In this chapter we give a brief overview of some aspects of the theory of dynamical systems. We assume that the reader is familiar with the theory of systems of linear differential equations, and with the elementary stability analysis of equilibrium points of systems of non–linear differential equations (e.g. Perko 1991). We emphasize instead the fundamental concept of the flow and various other geometrical concepts such as α– and ω–limit sets, attractors and stable/unstable manifolds, which have proved useful in applications in cosmology. In the interest of readability we have stated some of the definitions and theorems in a simplified form; full details may be found in the references cited. One important aspect of the theory that we do not discuss due to limitations of space is structural stability and bifurcations. We refer to Perko (1991, chapter 4) for an introduction to these matters. We also note that the discussion of chaotic dynamical systems is deferred until Chapter 11.

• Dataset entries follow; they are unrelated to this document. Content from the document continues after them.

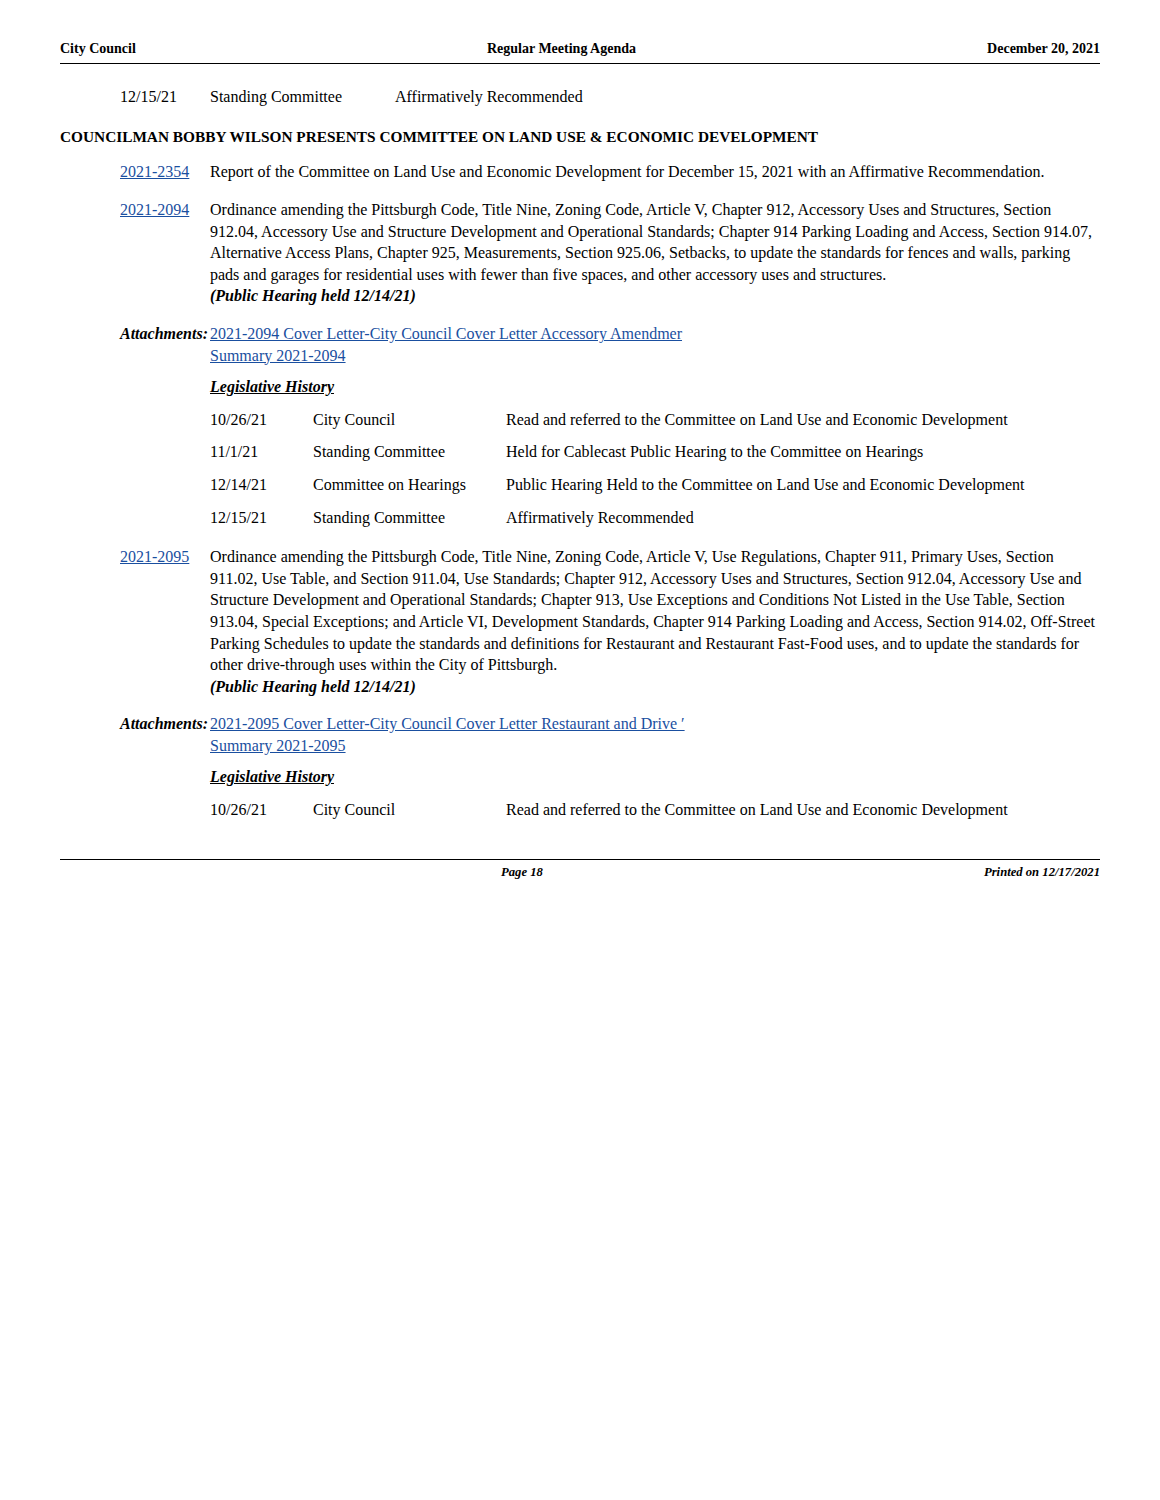City Council
Regular Meeting Agenda
December 20, 2021
12/15/21
Standing Committee
Affirmatively Recommended
COUNCILMAN BOBBY WILSON PRESENTS COMMITTEE ON LAND USE & ECONOMIC DEVELOPMENT
2021-2354
Report of the Committee on Land Use and Economic Development for December 15, 2021 with an Affirmative Recommendation.
2021-2094
Ordinance amending the Pittsburgh Code, Title Nine, Zoning Code, Article V, Chapter 912, Accessory Uses and Structures, Section 912.04, Accessory Use and Structure Development and Operational Standards; Chapter 914 Parking Loading and Access, Section 914.07, Alternative Access Plans, Chapter 925, Measurements, Section 925.06, Setbacks, to update the standards for fences and walls, parking pads and garages for residential uses with fewer than five spaces, and other accessory uses and structures.
(Public Hearing held 12/14/21)
Attachments:
2021-2094 Cover Letter-City Council Cover Letter Accessory Amendmer Summary 2021-2094
Legislative History
| 10/26/21 | City Council | Read and referred to the Committee on Land Use and Economic Development |
| 11/1/21 | Standing Committee | Held for Cablecast Public Hearing to the Committee on Hearings |
| 12/14/21 | Committee on Hearings | Public Hearing Held to the Committee on Land Use and Economic Development |
| 12/15/21 | Standing Committee | Affirmatively Recommended |
2021-2095
Ordinance amending the Pittsburgh Code, Title Nine, Zoning Code, Article V, Use Regulations, Chapter 911, Primary Uses, Section 911.02, Use Table, and Section 911.04, Use Standards; Chapter 912, Accessory Uses and Structures, Section 912.04, Accessory Use and Structure Development and Operational Standards; Chapter 913, Use Exceptions and Conditions Not Listed in the Use Table, Section 913.04, Special Exceptions; and Article VI, Development Standards, Chapter 914 Parking Loading and Access, Section 914.02, Off-Street Parking Schedules to update the standards and definitions for Restaurant and Restaurant Fast-Food uses, and to update the standards for other drive-through uses within the City of Pittsburgh.
(Public Hearing held 12/14/21)
Attachments:
2021-2095 Cover Letter-City Council Cover Letter Restaurant and Drive ′ Summary 2021-2095
Legislative History
| 10/26/21 | City Council | Read and referred to the Committee on Land Use and Economic Development |
Page 18
Printed on 12/17/2021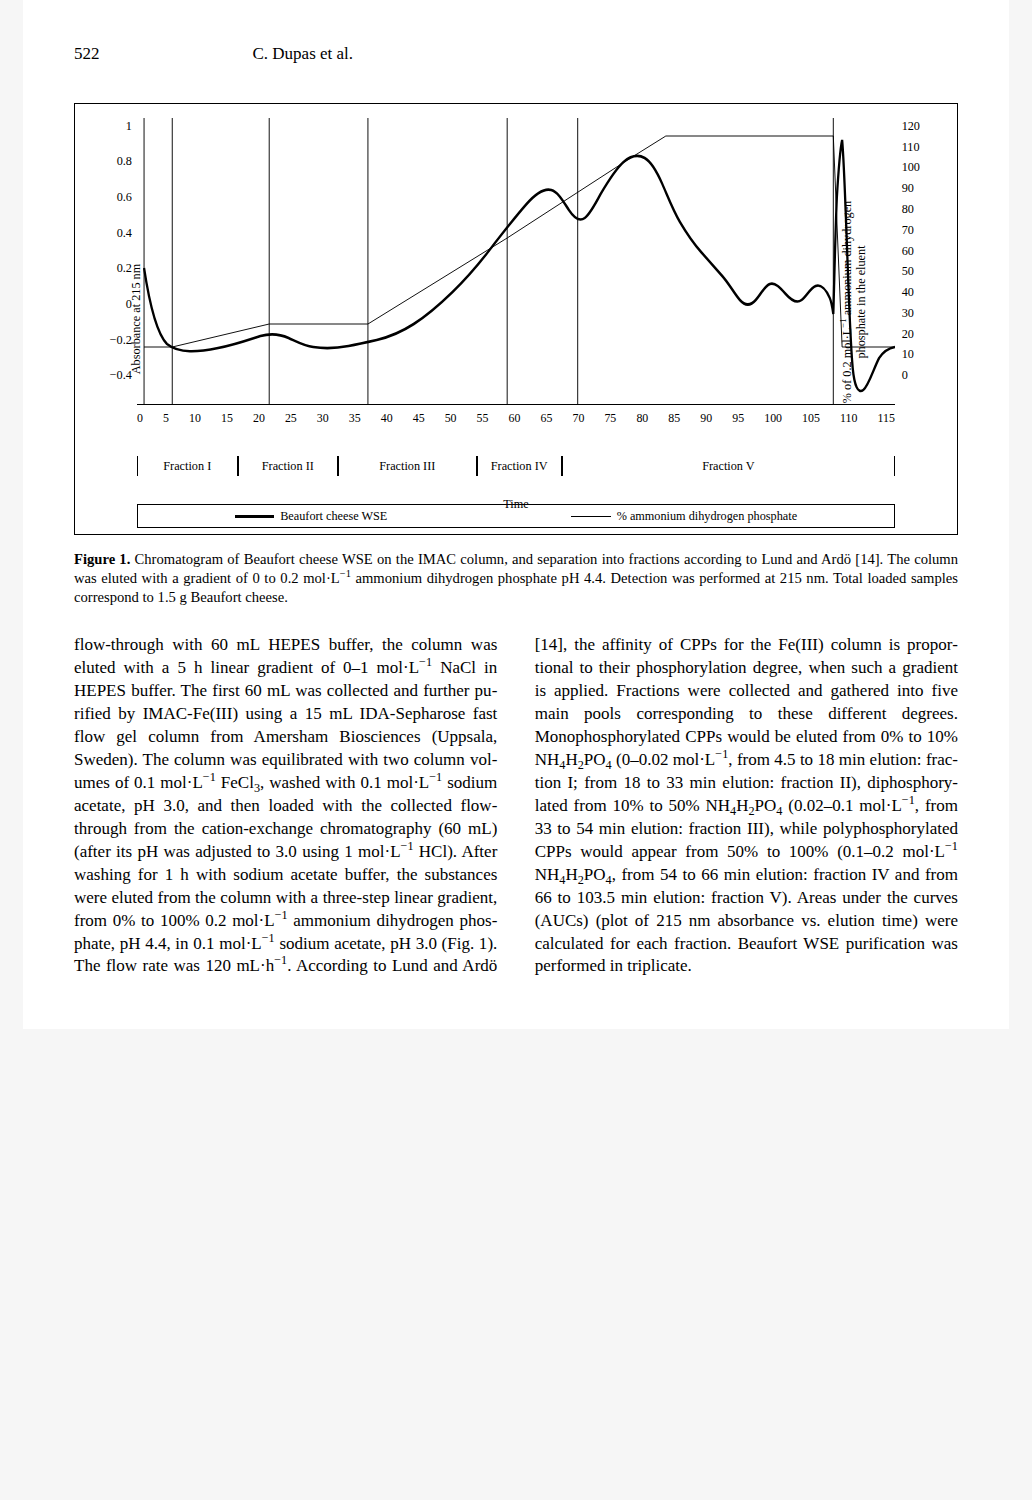522 C. Dupas et al.
Absorbance at 215 nm
% of 0.2 mol·L−1 ammonium dihydrogen
phosphate in the eluent
1 0.8 0.6 0.4 0.2 0 −0.2 −0.4
120 110 100 90 80 70 60 50 40 30 20 10 0
05101520253035404550556065707580859095100105110115
Fraction I Fraction II Fraction III Fraction IV Fraction V
Time
Beaufort cheese WSE % ammonium dihydrogen phosphate
Figure 1. Chromatogram of Beaufort cheese WSE on the IMAC column, and separation into fractions according to Lund and Ardö [14]. The column was eluted with a gradient of 0 to 0.2 mol·L−1 ammonium dihydrogen phosphate pH 4.4. Detection was performed at 215 nm. Total loaded samples correspond to 1.5 g Beaufort cheese.
flow-through with 60 mL HEPES buffer, the column was eluted with a 5 h linear gradient of 0–1 mol·L−1 NaCl in HEPES buffer. The first 60 mL was collected and further purified by IMAC-Fe(III) using a 15 mL IDA-Sepharose fast flow gel column from Amersham Biosciences (Uppsala, Sweden). The column was equilibrated with two column volumes of 0.1 mol·L−1 FeCl3, washed with 0.1 mol·L−1 sodium acetate, pH 3.0, and then loaded with the collected flow-through from the cation-exchange chromatography (60 mL) (after its pH was adjusted to 3.0 using 1 mol·L−1 HCl). After washing for 1 h with sodium acetate buffer, the substances were eluted from the column with a three-step linear gradient, from 0% to 100% 0.2 mol·L−1 ammonium dihydrogen phosphate, pH 4.4, in 0.1 mol·L−1 sodium acetate, pH 3.0 (Fig. 1). The flow rate was 120 mL·h−1. According to Lund and Ardö [14], the affinity of CPPs for the Fe(III) column is proportional to their phosphorylation degree, when such a gradient is applied. Fractions were collected and gathered into five main pools corresponding to these different degrees. Monophosphorylated CPPs would be eluted from 0% to 10% NH4H2PO4 (0–0.02 mol·L−1, from 4.5 to 18 min elution: fraction I; from 18 to 33 min elution: fraction II), diphosphorylated from 10% to 50% NH4H2PO4 (0.02–0.1 mol·L−1, from 33 to 54 min elution: fraction III), while polyphosphorylated CPPs would appear from 50% to 100% (0.1–0.2 mol·L−1 NH4H2PO4, from 54 to 66 min elution: fraction IV and from 66 to 103.5 min elution: fraction V). Areas under the curves (AUCs) (plot of 215 nm absorbance vs. elution time) were calculated for each fraction. Beaufort WSE purification was performed in triplicate.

To date, applications of the theory of dynamical systems in cosmology have been confined to the finite dimensional case, corresponding to systems of ordinary differential equations, although in Chapter 13 we obtain a glimpse of the potential for using infinite dimensional dynamical systems. We restrict our discussion to the finite dimensional case, referring the interested reader to books such as Hale (1988), Temam (1988a,b) and Vishik (1992) for an introduction to the infinite dimensional case.